You could make an initial Exhibitors list before or at the start of the conference – whenever you have access to information on Exhibitors.  At a large conference, walk right around the exhibition area and identify which booths you’d like to return to.  You may need to prioritise this list.

Lists to make during or shortly after the Conference

Key Takeaways / Insights

Look through your session notes and identify a short list of key takeaways or insights from each session.  See my post from Enterprise Collaboration TechFest for an example of what this might look like.  You can do the same for your interactions with people and visits to exhibitors, as well as personal reflections on specific or overall experiences at the conference.

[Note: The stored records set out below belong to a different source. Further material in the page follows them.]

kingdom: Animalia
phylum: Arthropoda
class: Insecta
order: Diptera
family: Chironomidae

Putting these all into a single location helps you to synthesise what you heard and discussed in order to identify key themes or recurring ideas you picked up at the conference.  It also makes it easy to review what you learned at a conference at a later point.

Actions

Definitely start this list at the conference while things are fresh in your mind.  Make a list of all actions you are considering taking as a result of your conference experiences.  Get it all down.  Think of it as a someday/maybe list.  Use whatever tool or system works for you – paper or electronic.  After the conference read through your list and highlight anything you are committing to do.  Look at your goals list before you do this to provide context.  Move highlighted items to your regular action / to do list – then get on with it.

As an extension activity set up a learning transfer buddy agreement with someone at the conference.  This is a great idea I picked up from Emma Weber of Lever – Transfer of Learning.  I’ll update this post with a link to details of how to set up your agreement so you make maximum progress.

Relationship Follow Ups

Developing your network is a key benefit of attending a conference.  Relationship follow ups are a special set of actions which warrant a separate list.  You can include both specific actions you are committed to doing as well as possible future connections and contributions you could make to a person.

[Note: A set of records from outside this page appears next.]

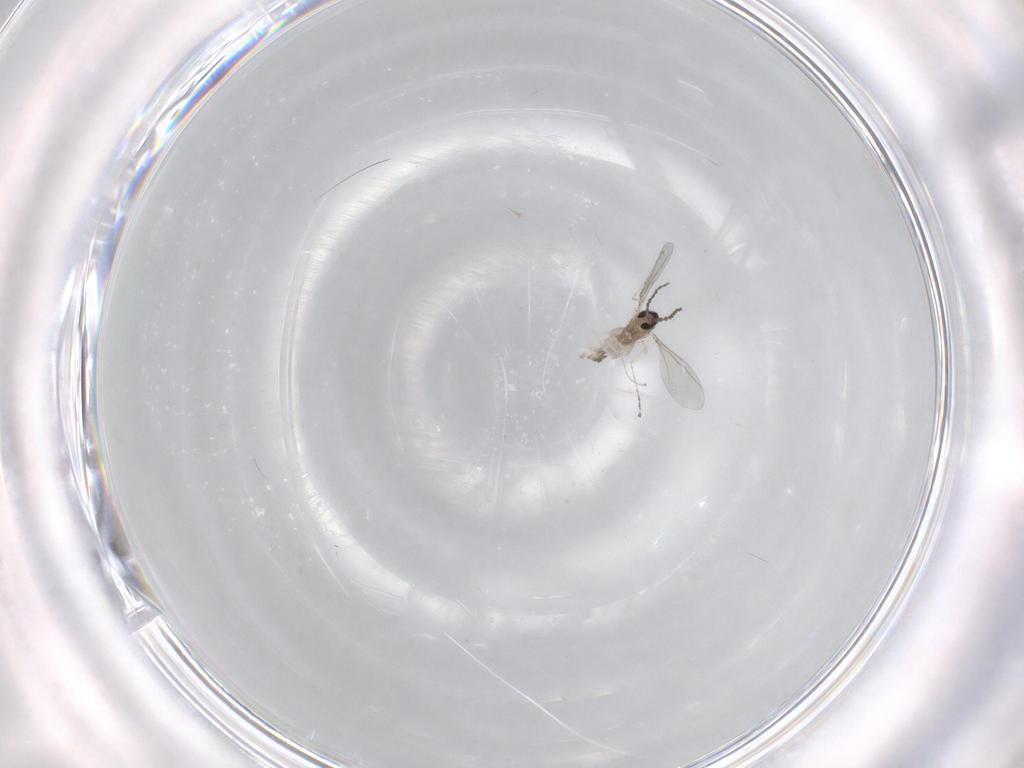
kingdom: Animalia
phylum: Arthropoda
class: Insecta
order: Diptera
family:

Again, start this list at the conference, especially if you make specific promises to anyone.  Write down the name of the person, follow up action and target date. Ensure you have their contact details or know where to find them online.  Add them to your online network as you go by sending them a LinkedIn invitation or following them on Twitter – or do this shortly after the conference if you prefer.

Make brief notes about who you meet and interact with, including valuable informal discussions.  You could write key points on business cards.  Look through your notes after the conference and add to your follow up list.

Resources

Make a list of resources that speakers mention which sound interesting and potentially useful.  This will include books, articles, other publications, videos, podcasts, websites, organisations or associations, and tools.  Add suggestions from exhibitors and other attendees.

Speakers sometimes provide access to additional resources via a hyperlink or email address. Even if you access these resources on the spot it can be helpful to add these to your consolidated resources list for future reference.

Where to make your lists

In a nutshell, wherever and however it suits you.  You may have existing systems you use rather than making standalone lists.  For example:

  • Write goals in your electronic journal – I keep mine on Evernote.
  • Create a Twitter list for people and exhibitors.
  • Tweet key insights then use Storify to collate them.
  • Add actions straight into your ‘to do’ software/app with a category or tag for the conference so you can sort and review them later.
  • Curate resources straight to a social bookmarking tool such as Diigo or Pearltrees

There’s always an old-fashioned notebook or index cards.  Whatever approach you use, make it convenient and efficient for you to use.

Over to you

What are your tips for these lists?  Are there other lists you like to make before, during or after a conference?